=== Task details ===
Across the data, every line with the word "right" counts once; state the total alone.

[Pose estimation data]
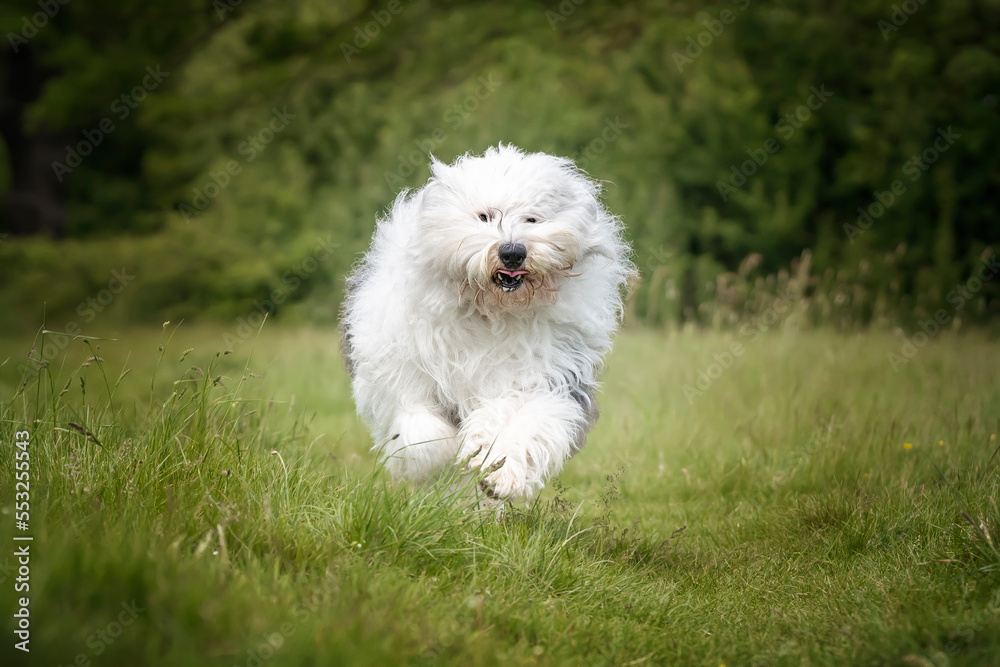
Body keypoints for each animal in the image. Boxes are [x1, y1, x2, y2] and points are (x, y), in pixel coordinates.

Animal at [342, 144, 632, 504]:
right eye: (484, 216)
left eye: (532, 218)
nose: (512, 252)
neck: (490, 312)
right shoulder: (398, 376)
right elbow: (420, 428)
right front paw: (440, 457)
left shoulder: (549, 375)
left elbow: (526, 420)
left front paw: (500, 472)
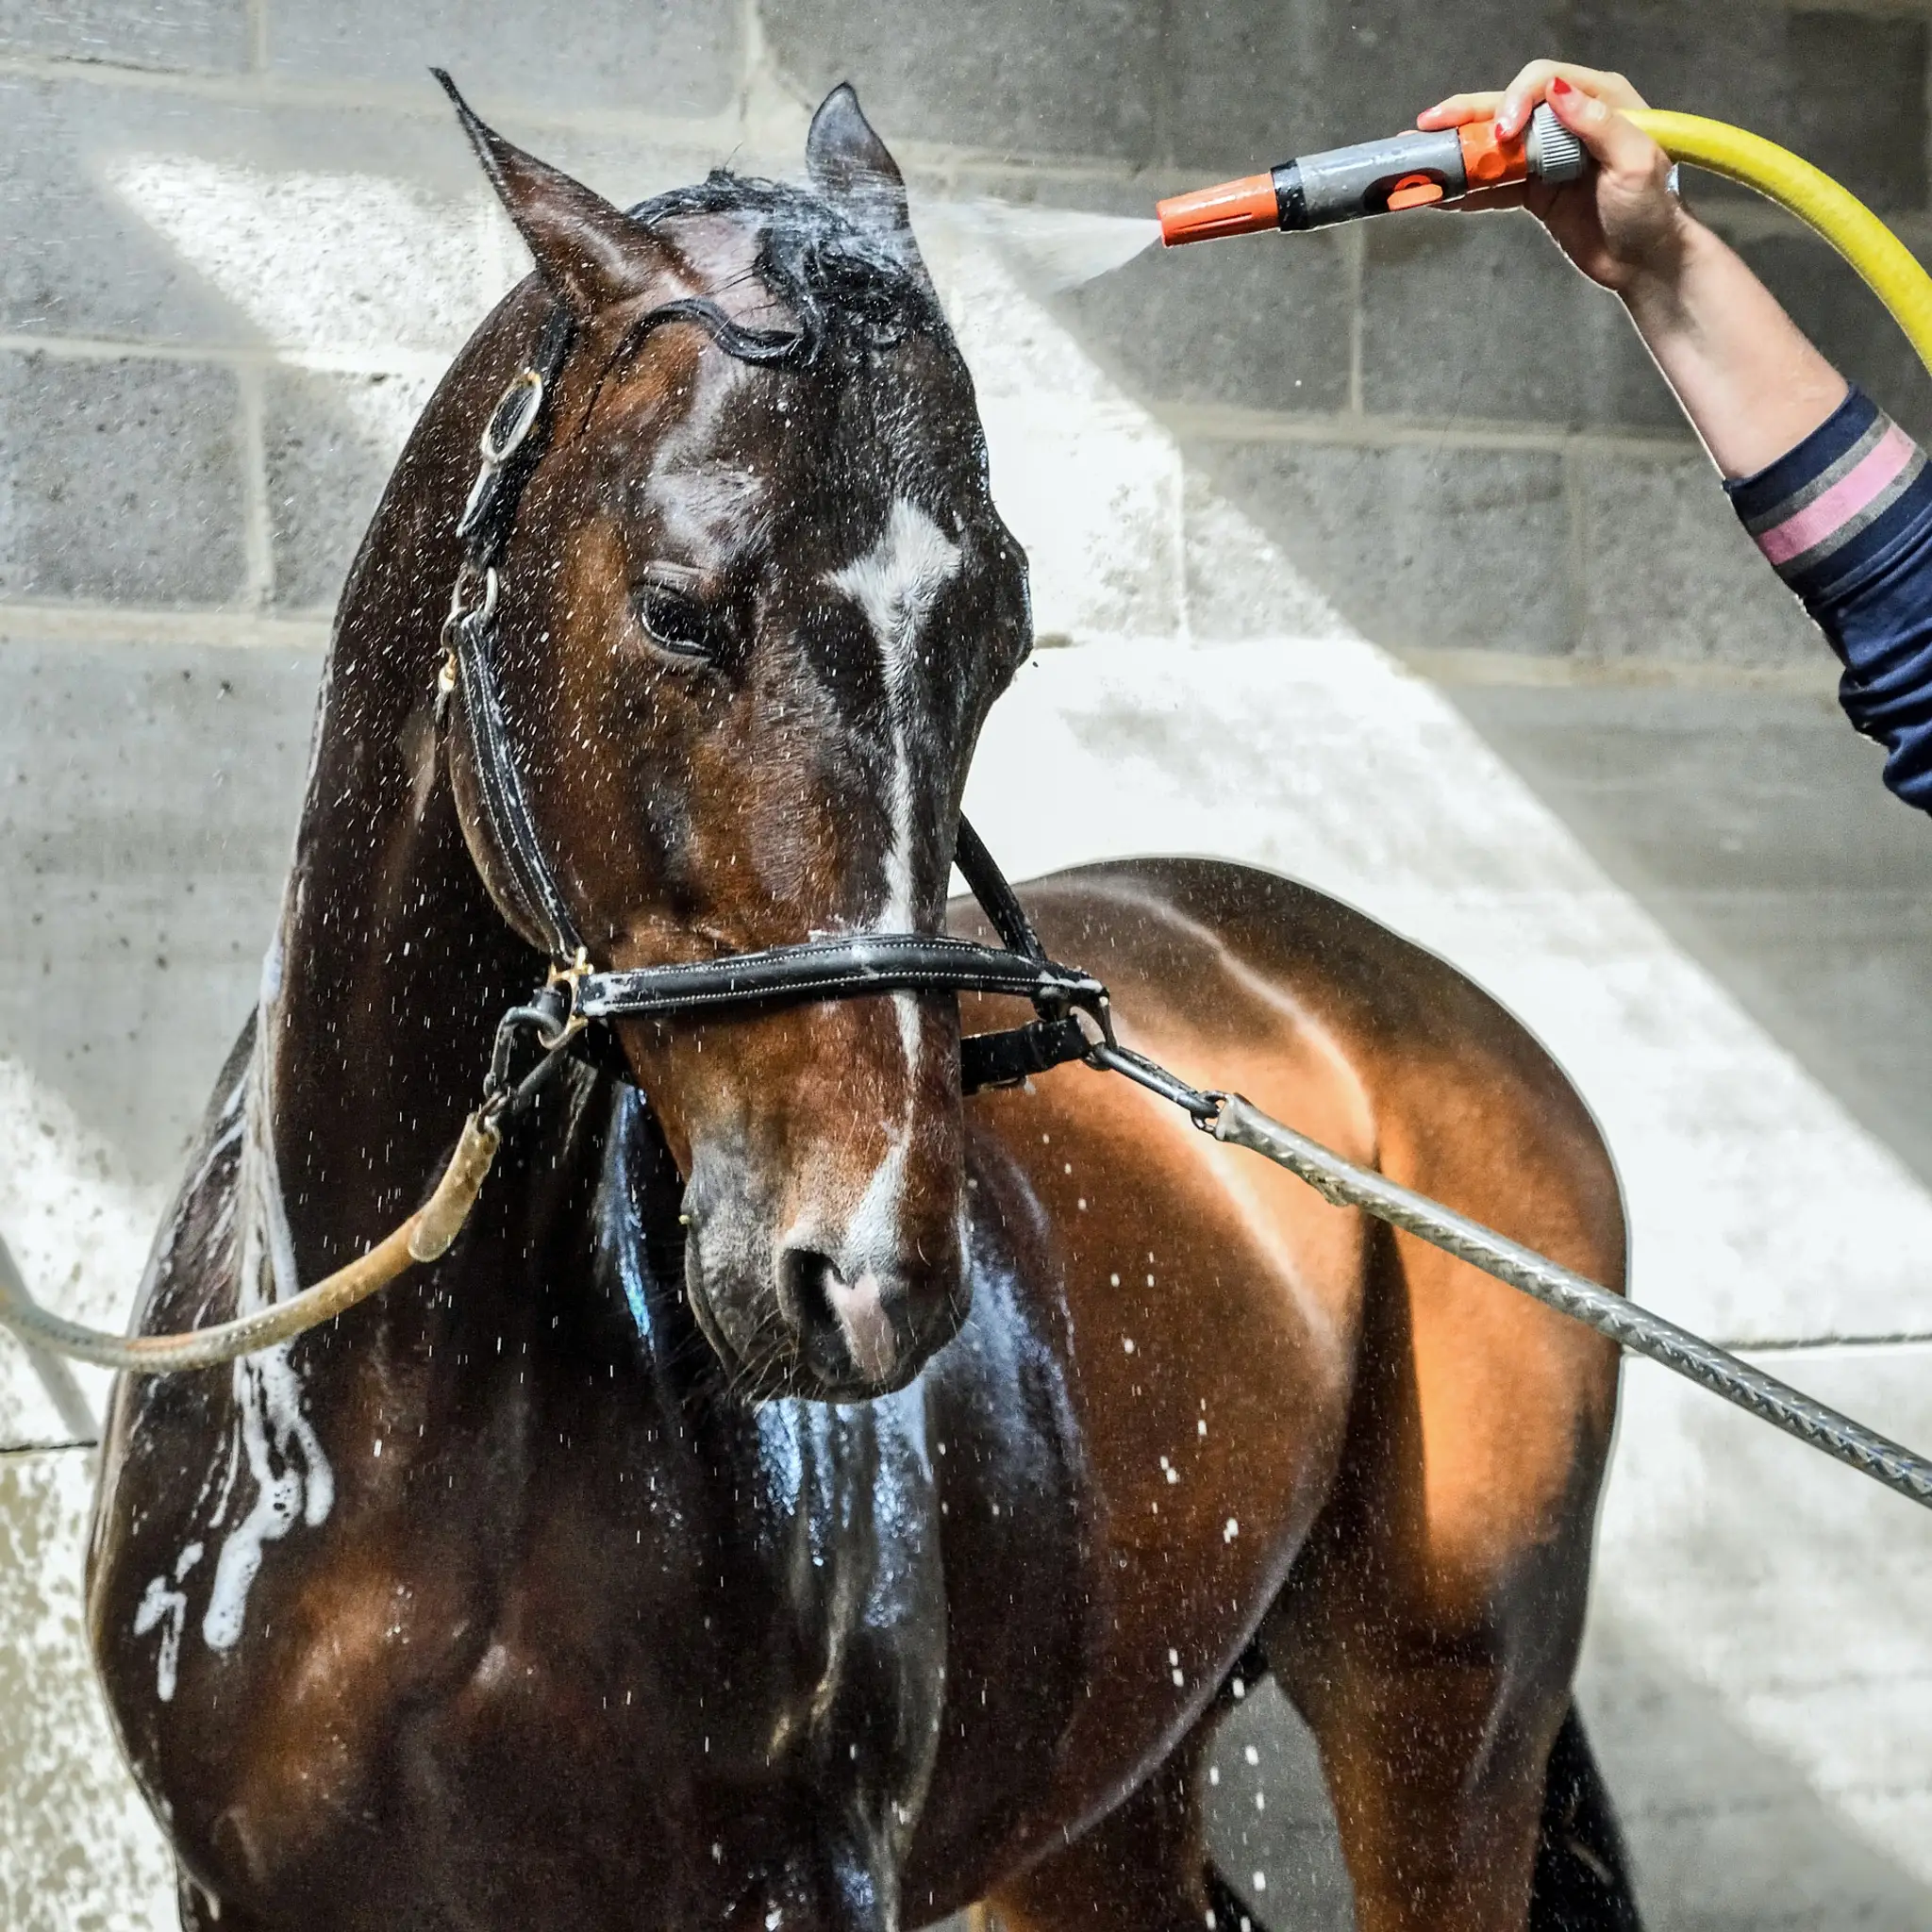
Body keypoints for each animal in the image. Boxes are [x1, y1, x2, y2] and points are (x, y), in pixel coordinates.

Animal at [86, 80, 1638, 1932]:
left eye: (1001, 636)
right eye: (678, 608)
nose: (871, 1276)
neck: (385, 1434)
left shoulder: (799, 1881)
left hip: (1438, 1724)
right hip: (1106, 1800)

=== Result ===
6